Représentation du rôle des professionnels de santé
Ces résultats précisent ainsi les représentations des directeurs concernant le rôle des professionnels de santé : de façon très schématique, le plus important aux yeux des répondants était de disposer de professionnels présents et formés. Cette représentation supplantait largement celle d’impliquer les professionnels, qui restait un élément complexe à appréhender voire mineur. Venkatesh et al. ont confirmé que les dirigeants du secteur de la santé étaient confrontés à de nombreuses difficultés (pressions, turn-over et changement régulier des professionnels, changements technologiques rapides, rareté des talents et présence d’une population multigénérationnelle au sein des organisations) ; ils ont montré qu’augmenter le niveau d’engagement des professionnels permettrait d’accroître la performance des organisations et soulignent que les responsables peuvent mettre en œuvre des stratégies engageantes pour améliorer cette implication, comme la participation à des prises de décisions [15].
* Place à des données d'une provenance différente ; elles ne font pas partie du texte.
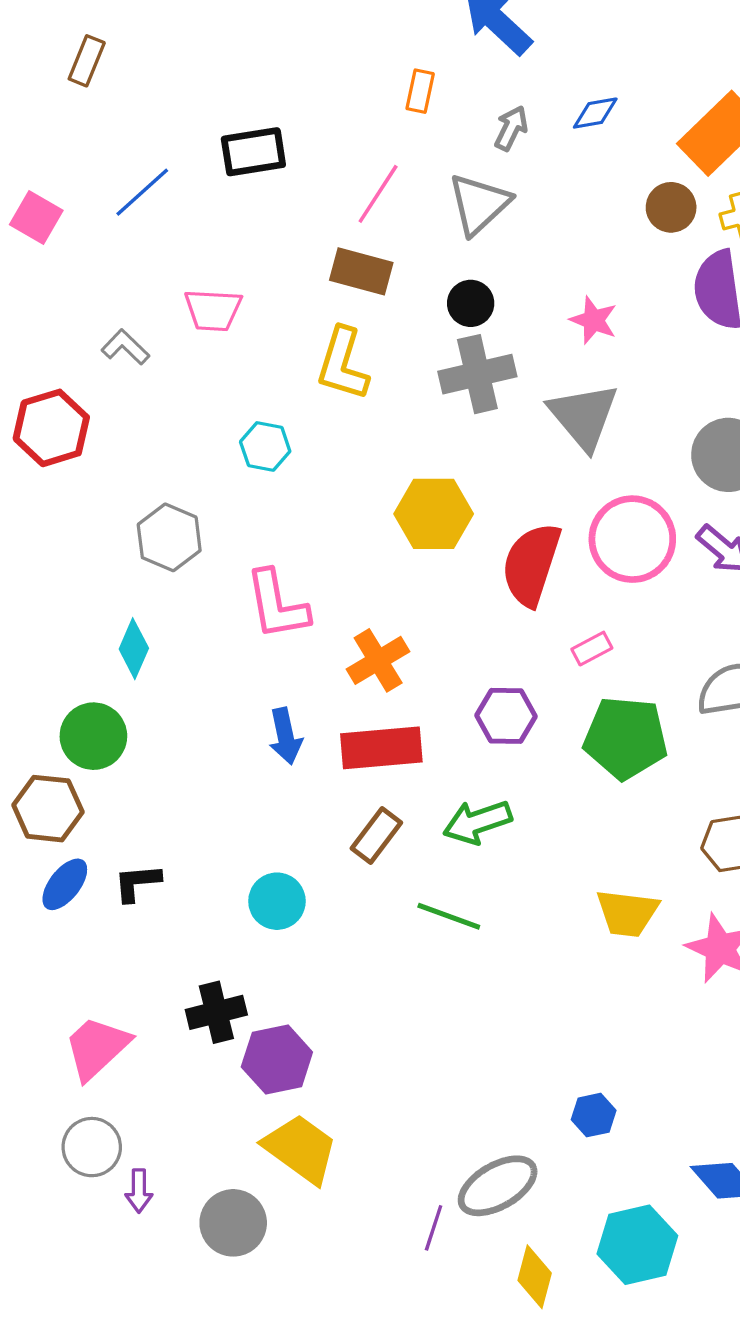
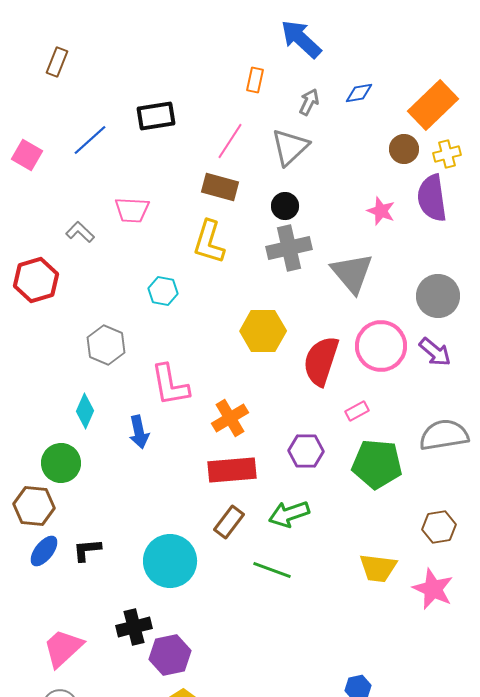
pink star: (594, 320) -> (381, 211), moved
blue arrow: (285, 736) -> (139, 432), moved
cyan circle: (277, 901) -> (170, 561), size x1.6

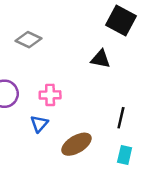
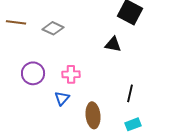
brown ellipse: (76, 144) -> (93, 115), turned -65
cyan rectangle: (125, 155) -> (133, 124), turned 56

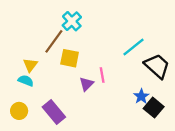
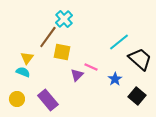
pink line: (102, 75) -> (91, 67), turned -56
blue star: (141, 96) -> (115, 79), moved

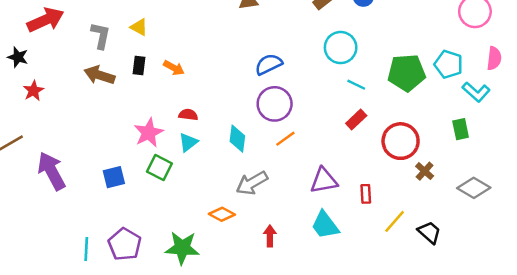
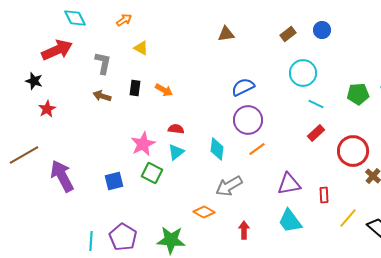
yellow triangle: (139, 27) -> (141, 48), moved
green pentagon: (407, 73) -> (358, 94), size x0.7
brown arrow: (99, 75) -> (102, 96), size x0.7

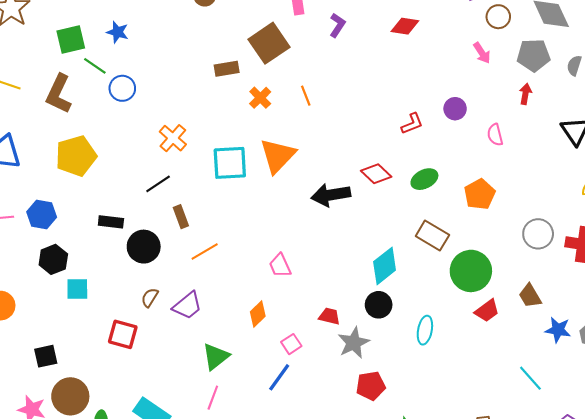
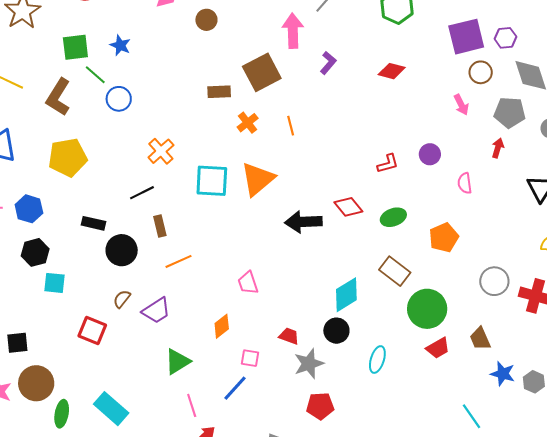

Besoins en termes d’information et de formation
Des soignants interrogés par l’équipe Matis [3] ont exprimé des freins et leviers similaires à ceux identifiés par les directeurs de cette étude : manque de formation pour eux-mêmes et manque de sensibilisation des patients et des visiteurs. Une étude a montré que la sensibilisation des proches de nouveau-nés en néonatalogie avait permis de diminuer de 66% les infections respiratoires virales associées aux soins [16]. Les difficultés ressenties ne sont néanmoins pas toujours superposables entre pays et une étude auprès de directeurs allemands a mis en évidence que le principal frein était pour eux le rapport coût/efficacité des interventions [7]. Si des études antérieures ont partagé l’intérêt de disposer de programmes de formation spécifiques destinés aux managers et leaders concernant le risque infectieux [17,18,19], les directeurs répondants ont souligné ici un besoin de formation sur la thématique mais également de cas pratiques et d’outils clés en main. Il semble en effet indispensable de fournir aux directeurs des outils performants et simples d’utilisation, qui permettent de mettre en œuvre une politique de prévention du risque infectieux. Concernant le rôle des acteurs d’appui, les missions des équipes d’hygiène étaient dans l’ensemble assez bien connues des directeurs, même si certaines étaient à repréciser. Les missions des EMA, structures nouvelles, étaient encore imparfaitement maîtrisées et une communication synthétique à leur sujet pourrait être envisagée. Les répondants ont pu mettre en évidence un besoin de disposer d’informations essentielles et utiles à leur action au quotidien mais également de formations courtes et pratiques. Ces éléments seront pris en compte et indiquent la nécessité d’intégrer dans la formation initiale la prévention des infections et de l’antibiorésistance. Concernant la formation continue, si un catalogue des principaux outils à disposition a déjà été mis à disposition par la mission Matis en 2023 et 2024, des e-learnings dédiés pourraient être imaginés ainsi qu’une newsletter régulière à destination des directeurs.
Limites de l’étude
Cette étude a permis de recueillir un échantillon de répondants de taille satisfaisante. De plus, les directeurs de tous les types d’établissements et de toutes les régions étaient représentés. Les biais de mesure ont été limités par les éléments de langage du questionnaire et la possibilité de choisir parmi des propositions. Les biais de confusion ont été limités en permettant de cocher « autre » en réponse à certaines questions afin de préciser cet élément. S’agissant d’un questionnaire auto-administré, un biais de sélection des personnes les plus intéressées par la thématique ne peut néanmoins pas être exclu.
Conclusion
Les directeurs d’établissement étaient pour la plupart impliqués dans la prévention des IAS. Ils étaient moins nombreux à se sentir impliqués dans la prévention de l’antibiorésistance. Une communication plus ciblée et des formations adaptées pourraient renforcer leurs pratiques, et les aider dans leur rôle de leaders et de promoteurs d’une culture de sécurité collaborative.
Note :
1- Coronavirus disease 2019, maladie à coronavirus 2019.